Janet Rilling, Senior Portfolio Manager and Head of the Fixed Income Team at Allspring Global Investments, Plus, stated that a possible scenario is "the bond market emphasizes fiscal discipline with an unpleasant rise in yields." She expects that the ten-year US Treasury yield could return to the peak of 5% reached at the end of 2023, about 70 basis points higher than last Friday's level, "this is a cyclical high, and if the proposed tariff policy is fully implemented, this would be a reasonable level."

There is still considerable uncertainty about the specific policies Trump will implement. Some potential impacts have already been absorbed as speculators began betting on his victory before the election results were announced. Although the yield on the ten-year and thirty-year US Treasury bonds soared to the highest levels in several months last Wednesday, they fell again in the next two days, causing the level at the end of last week to be lower than the level at the opening.

Trump's proposed policies are expected to stimulate economic growth prospects, prompting traders to lower their expectations for the extent of the Fed's interest rate cut next year, dispelling hopes of a rise in US bonds as the Fed drastically eases policy.

Economists at Goldman Sachs, Barclays, and JPMorgan have all adjusted their forecasts for the magnitude of Fed rate cuts next year. Swap traders expect that by mid-2025, the Fed will lower the federal funds rate to 4%, one full percentage point higher than their forecast in September.

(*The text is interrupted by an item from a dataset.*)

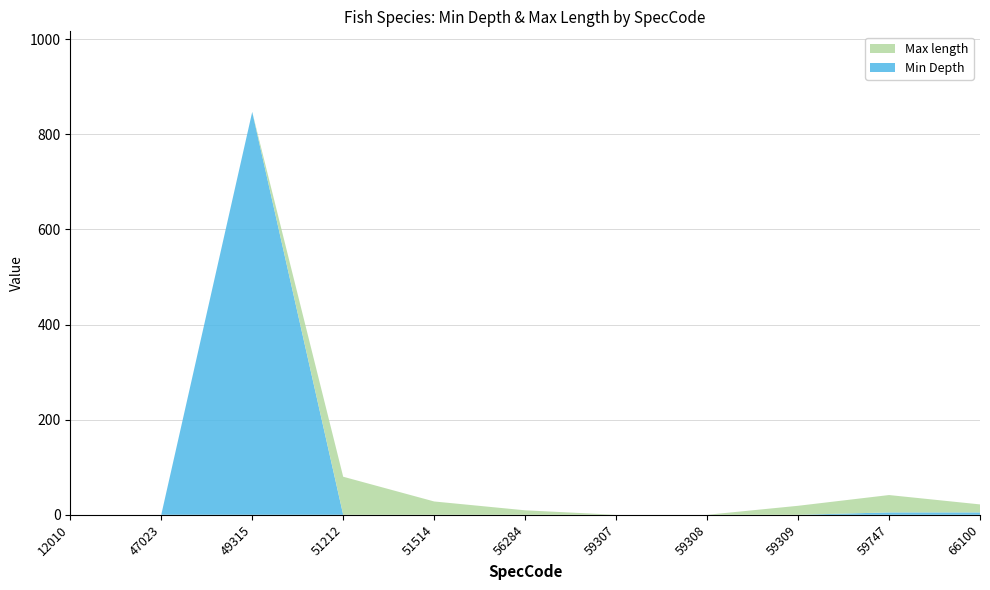

Reading left to right, extract all data points from this chart.

Min Depth: 12010=0.0	47023=0.0	49315=847.0	51212=0.0	51514=0.0	56284=0.0	59307=0.0	59308=0.0	59309=0.0	59747=5.0	66100=5.0
Max length: 12010=0.0	47023=0.0	49315=0.0	51212=80.0	51514=28.0	56284=9.4	59307=0.0	59308=0.0	59309=18.9	59747=36.5	66100=16.8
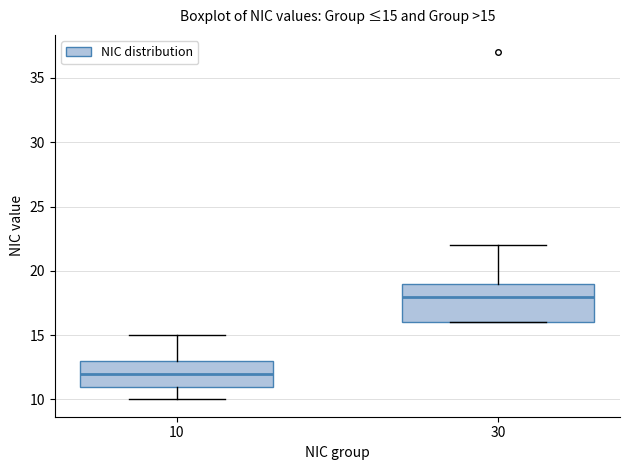

Which box's median line is the highest?

30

Economic data in the coming week, especially the latest CPI and PPI data, could trigger a new round of volatility in the bond market. Fed Chair Powell, New York Fed President Williams, and Fed Governor Waller will also be giving speeches this week.

Chairman Powell refuses to speculate on how Trump's economic agenda may affect the Fed's policy path, and states that it is currently unclear whether the recent rise in US bond yields will continue. Analysts generally expect that the Trump administration will further deteriorate the federal budget deficit. The Responsible Budget Committee estimates that by fiscal year 2035, Trump's financial plan will increase debt by $7.75 trillion.

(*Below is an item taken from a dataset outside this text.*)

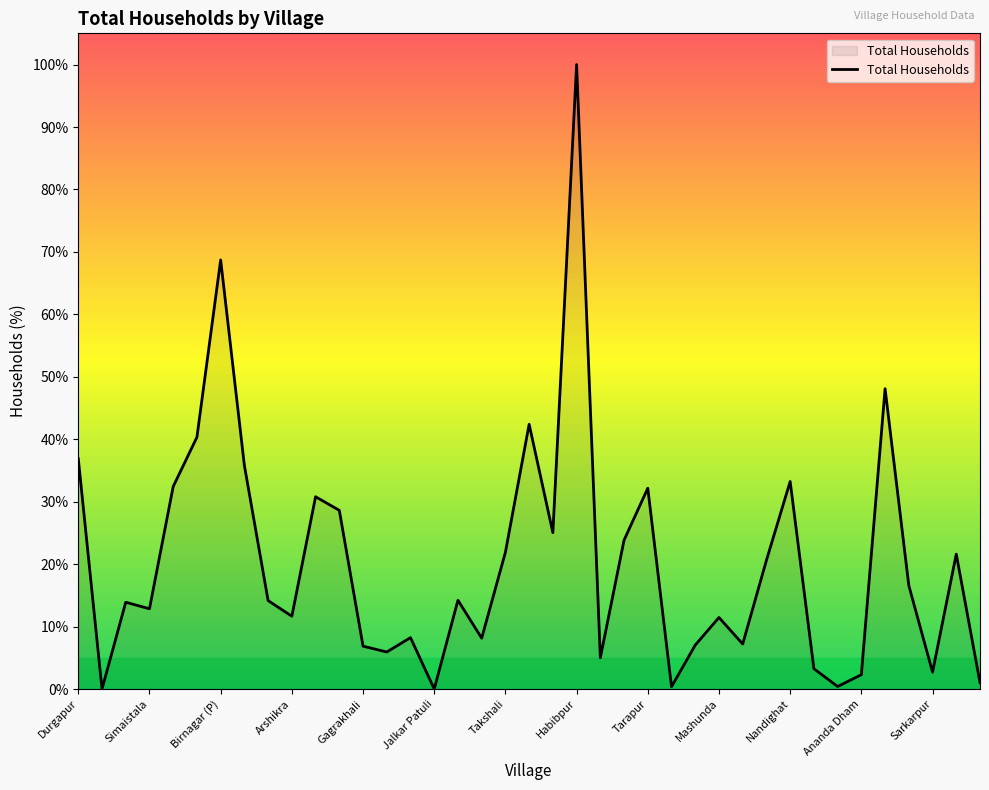

What is the greatest value displayed?

100.0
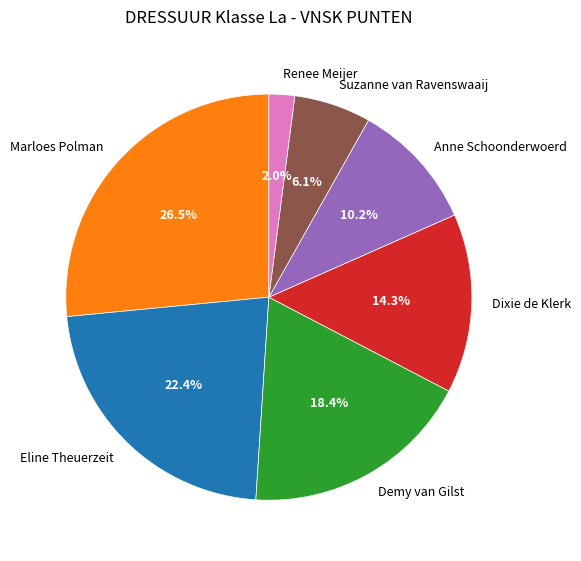

What is the smallest slice in the pie chart?

Renee Meijer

Ruben Hovhannisyan, fixed income portfolio manager at TCW Group, said: "Under otherwise equal conditions, an increase in deficits and borrowing capacity will at some point lead to a rise in bond yield premiums. The question is, under the leadership of the Trump administration, how much more will the fiscal deficit increase."

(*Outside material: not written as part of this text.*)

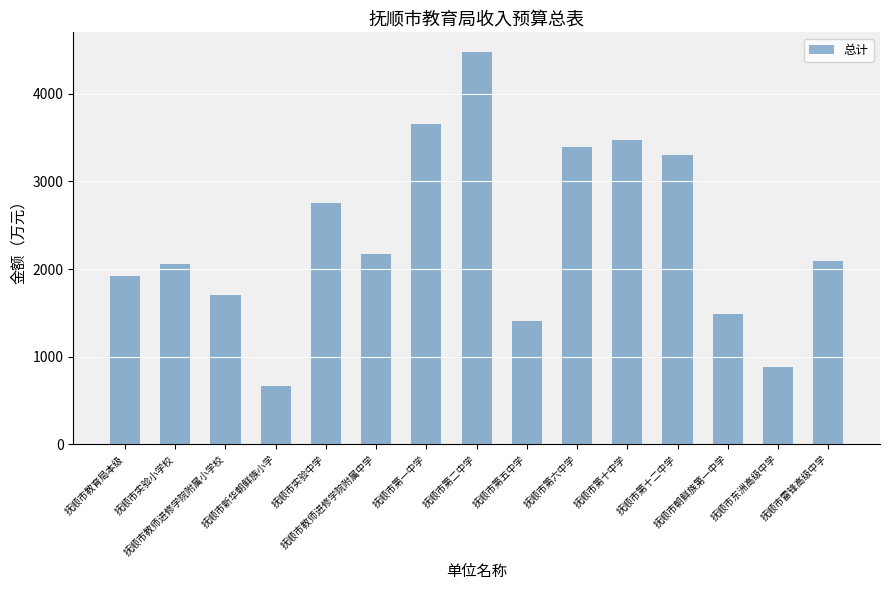

What is the label of the 9th bar from the right?

抚顺市第一中学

Macro strategist Cameron Crise said: "Election trading will take a brief break as investors seek to realign risks and profit appropriately. The rise in US bond yields is more sustained and pronounced, but the Fed is on the edge of restarting a loose cycle, rather than in the middle of a loose cycle."

Rick Rieder, Chief Investment Officer responsible for global fixed income business at BlackRock, has been warning investors not to expect bond prices to rise from now on. He pointed out that recent rebounds are opportunities to lock in high yields on short-term bonds, but given the current uncertainty, he remains cautious about long-term bonds.

Others believe that there is further room for decline in the bond market. Bob Michele, Chief Investment Officer and Global Head of Fixed Income at JPMorgan Asset Management, and others warn that the yield on the 10-year US Treasury bonds could eventually rise to 5%. Vincent Mortier, Chief Investment Officer of Europe's largest asset management company Amundi SA, also points this out, calling it a "genuine alert level" that could lead investors to shift cash to bonds, affecting the stock market.

Editor/Rocky

The translation is provided by third-party software.